What to work on —
Please repeat, exactly as written, every line from the one containing "middle tip: (141, 75)" through the last line of the records, both included, and leave out any pictures.
☆ ☆ ☆ ☆ ☆
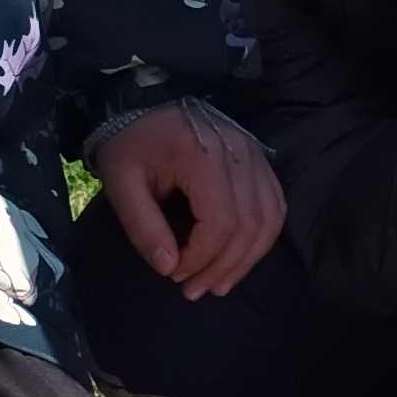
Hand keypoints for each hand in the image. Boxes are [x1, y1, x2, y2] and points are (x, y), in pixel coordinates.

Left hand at [96, 99, 285, 298]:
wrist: (144, 105)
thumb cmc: (130, 146)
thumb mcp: (121, 184)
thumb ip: (143, 226)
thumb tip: (168, 267)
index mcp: (202, 155)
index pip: (220, 221)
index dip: (201, 258)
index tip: (174, 274)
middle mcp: (238, 152)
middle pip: (249, 224)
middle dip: (224, 267)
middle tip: (196, 290)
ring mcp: (254, 153)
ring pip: (269, 218)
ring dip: (247, 258)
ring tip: (220, 283)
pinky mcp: (259, 159)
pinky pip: (275, 205)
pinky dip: (262, 236)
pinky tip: (240, 256)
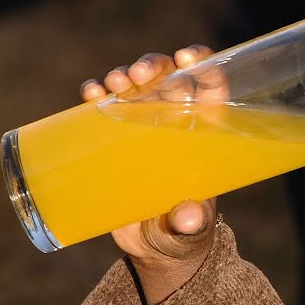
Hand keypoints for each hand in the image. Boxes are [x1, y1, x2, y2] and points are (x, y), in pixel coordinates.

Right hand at [80, 46, 223, 304]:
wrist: (151, 245)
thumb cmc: (182, 233)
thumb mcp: (188, 230)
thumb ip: (190, 223)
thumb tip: (186, 216)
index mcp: (204, 133)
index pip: (213, 89)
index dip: (205, 66)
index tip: (187, 59)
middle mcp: (176, 121)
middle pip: (170, 77)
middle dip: (156, 66)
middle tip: (141, 75)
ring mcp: (145, 125)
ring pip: (138, 85)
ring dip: (125, 74)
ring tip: (113, 83)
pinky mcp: (116, 136)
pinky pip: (106, 106)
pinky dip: (97, 94)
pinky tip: (91, 92)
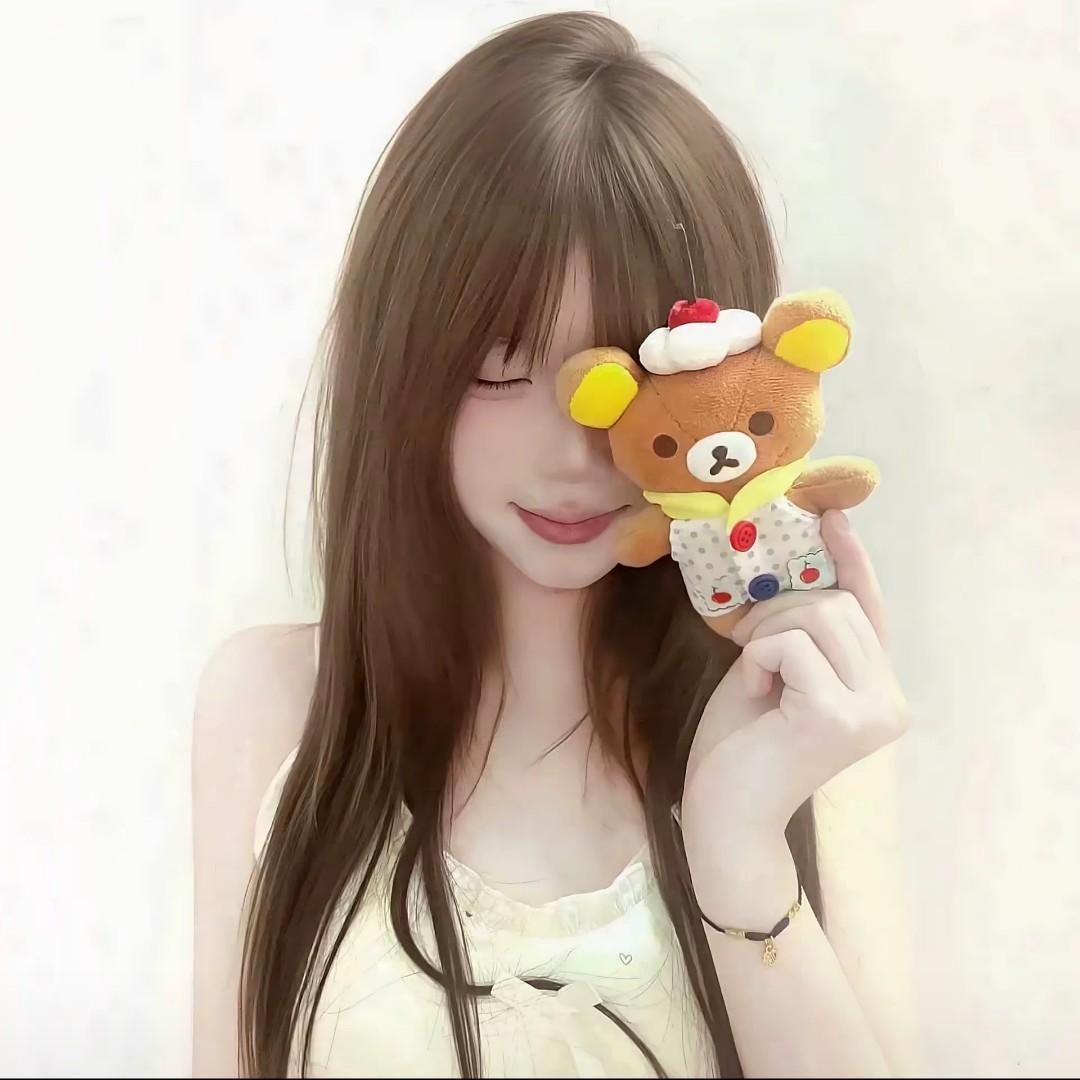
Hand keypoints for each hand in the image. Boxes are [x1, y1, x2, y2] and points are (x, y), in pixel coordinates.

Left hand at [680, 510, 910, 878]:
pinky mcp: (841, 717)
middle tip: (746, 642)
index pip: (869, 608)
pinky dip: (760, 658)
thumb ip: (799, 633)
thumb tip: (797, 570)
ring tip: (754, 675)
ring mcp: (873, 710)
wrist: (725, 815)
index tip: (832, 515)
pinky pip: (791, 645)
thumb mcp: (775, 673)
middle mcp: (889, 699)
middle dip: (780, 608)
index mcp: (877, 687)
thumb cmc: (743, 745)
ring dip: (767, 635)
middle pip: (837, 604)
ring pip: (816, 616)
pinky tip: (757, 695)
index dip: (851, 559)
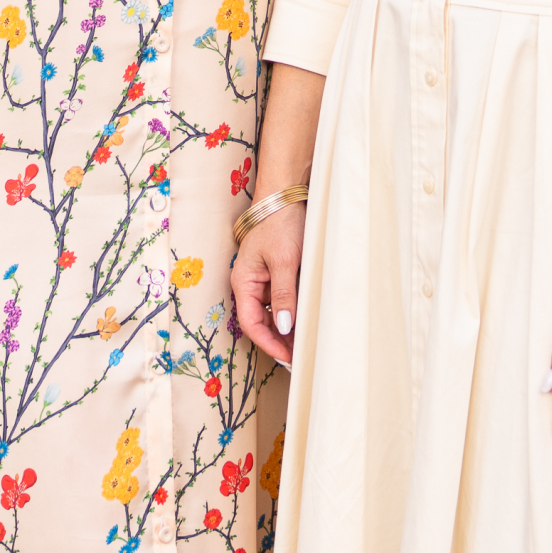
☆ ☆ ☆ ☆ ☆
Task result —
middle tip: (141, 75)
ring mcp: (145, 125)
ring pip: (138, 85)
ring dip: (125, 74)
ring tip: (113, 83)
pinky mcp: (116, 136)
pinky pip: (106, 106)
pinky dip: (97, 94)
pinky tip: (91, 92)
Hand keypoints for each hand in the image. Boxes are [x1, y1, x2, y2] and points are (x, y), in pixel coordinates.

Left hand at [680, 510, 910, 878]:
pinky mcp: (841, 717)
middle tip: (746, 642)
index pip: (869, 608)
pinky dip: (760, 658)
thumb ip: (799, 633)
thumb tip: (797, 570)
ring tip: (754, 675)
ring mcp: (873, 710)
wrist: (725, 815)
index tip: (832, 515)
pinky pip: (791, 645)
thumb mcp: (775, 673)
middle mcp: (889, 699)
middle dip: (780, 608)
index mcp: (877, 687)
thumb cmc: (743, 745)
ring dip: (767, 635)
middle pip: (837, 604)
ring pip: (816, 616)
pinky tip: (757, 695)
index dip: (851, 559)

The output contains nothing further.